Faced with falling volumes, price competition will intensify and the strategy of using long-term property leases with rents that don't fall - a bonus when trading is buoyant - will mean a bloodbath.

As you'd expect, Blacks' chairman and chief executive Simon Bentley shrugs off this scenario. He claims that, far from being ex-growth, there is scope for the big five sportswear chains, including Blacks, to increase their market share from the current 30 per cent to 50 per cent.

True, Blacks' results in the six months to August support his case. Profits up 12 per cent to pounds 6m in a difficult market was a creditable performance. Like-for-like sales up 8 per cent in September is another eye-catching statistic.

Nevertheless, caution looks prudent.

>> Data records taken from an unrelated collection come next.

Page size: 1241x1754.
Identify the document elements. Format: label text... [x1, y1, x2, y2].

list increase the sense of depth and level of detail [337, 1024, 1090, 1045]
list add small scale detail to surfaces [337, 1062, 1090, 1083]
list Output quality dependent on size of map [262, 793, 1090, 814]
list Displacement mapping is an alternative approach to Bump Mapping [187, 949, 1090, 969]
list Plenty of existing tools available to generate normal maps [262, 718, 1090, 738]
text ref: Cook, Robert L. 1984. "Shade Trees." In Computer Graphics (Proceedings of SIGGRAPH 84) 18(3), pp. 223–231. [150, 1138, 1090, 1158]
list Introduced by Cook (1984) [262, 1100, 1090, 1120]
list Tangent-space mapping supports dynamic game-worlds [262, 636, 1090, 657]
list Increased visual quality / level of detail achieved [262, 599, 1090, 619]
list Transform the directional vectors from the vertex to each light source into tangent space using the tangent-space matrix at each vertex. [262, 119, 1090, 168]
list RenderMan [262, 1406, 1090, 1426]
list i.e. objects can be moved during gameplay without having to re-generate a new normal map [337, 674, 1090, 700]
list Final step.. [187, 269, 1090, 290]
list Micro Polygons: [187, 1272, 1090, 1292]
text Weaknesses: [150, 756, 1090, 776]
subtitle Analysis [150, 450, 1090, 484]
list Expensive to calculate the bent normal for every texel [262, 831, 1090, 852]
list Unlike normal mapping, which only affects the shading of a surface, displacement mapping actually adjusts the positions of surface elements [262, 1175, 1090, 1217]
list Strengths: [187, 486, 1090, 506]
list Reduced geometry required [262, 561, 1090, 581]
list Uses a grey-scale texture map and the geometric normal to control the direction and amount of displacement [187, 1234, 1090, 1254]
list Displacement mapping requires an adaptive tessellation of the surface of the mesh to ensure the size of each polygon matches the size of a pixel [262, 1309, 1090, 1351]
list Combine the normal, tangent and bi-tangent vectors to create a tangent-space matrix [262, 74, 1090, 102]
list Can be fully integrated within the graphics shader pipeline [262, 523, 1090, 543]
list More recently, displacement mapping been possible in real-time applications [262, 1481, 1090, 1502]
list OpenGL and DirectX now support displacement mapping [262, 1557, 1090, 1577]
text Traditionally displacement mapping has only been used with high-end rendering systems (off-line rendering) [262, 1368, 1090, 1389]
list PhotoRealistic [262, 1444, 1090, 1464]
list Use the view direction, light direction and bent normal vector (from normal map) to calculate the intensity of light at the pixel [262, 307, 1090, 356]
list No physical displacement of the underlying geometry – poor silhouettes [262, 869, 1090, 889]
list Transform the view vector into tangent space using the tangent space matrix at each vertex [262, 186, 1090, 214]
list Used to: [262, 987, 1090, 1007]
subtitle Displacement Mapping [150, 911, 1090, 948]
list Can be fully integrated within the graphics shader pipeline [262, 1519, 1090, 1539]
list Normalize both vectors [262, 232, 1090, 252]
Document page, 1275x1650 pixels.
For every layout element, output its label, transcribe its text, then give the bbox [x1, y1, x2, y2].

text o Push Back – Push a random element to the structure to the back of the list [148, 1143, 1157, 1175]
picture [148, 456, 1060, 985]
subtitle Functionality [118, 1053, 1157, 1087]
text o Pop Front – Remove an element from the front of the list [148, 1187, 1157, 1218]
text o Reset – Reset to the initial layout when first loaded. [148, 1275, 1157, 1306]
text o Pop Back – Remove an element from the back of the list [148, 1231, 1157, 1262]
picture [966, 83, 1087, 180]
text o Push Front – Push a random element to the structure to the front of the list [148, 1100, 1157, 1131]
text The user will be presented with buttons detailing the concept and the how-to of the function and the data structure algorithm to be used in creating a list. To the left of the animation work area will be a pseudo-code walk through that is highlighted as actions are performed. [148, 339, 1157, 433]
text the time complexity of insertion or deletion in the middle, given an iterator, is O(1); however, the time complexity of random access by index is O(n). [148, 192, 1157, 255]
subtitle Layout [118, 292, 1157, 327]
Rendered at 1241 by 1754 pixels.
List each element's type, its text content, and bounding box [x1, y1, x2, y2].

First-half sales grew at nearly three times the rate of profits, suggesting it is getting harder to shift stock. Gross margins of 47.8 per cent, down nearly a percentage point in the first half, look vulnerable if things get really tough.

Consensus profit forecasts for the full year to January give a lowly forward multiple of 6 at 197p, but the spread of brokers' forecasts for 1999-2000 is a yawning pounds 13m-pounds 18m and underlines the market's uncertainty. The shares didn't budge yesterday and only the very brave will take the plunge at this point. Sell.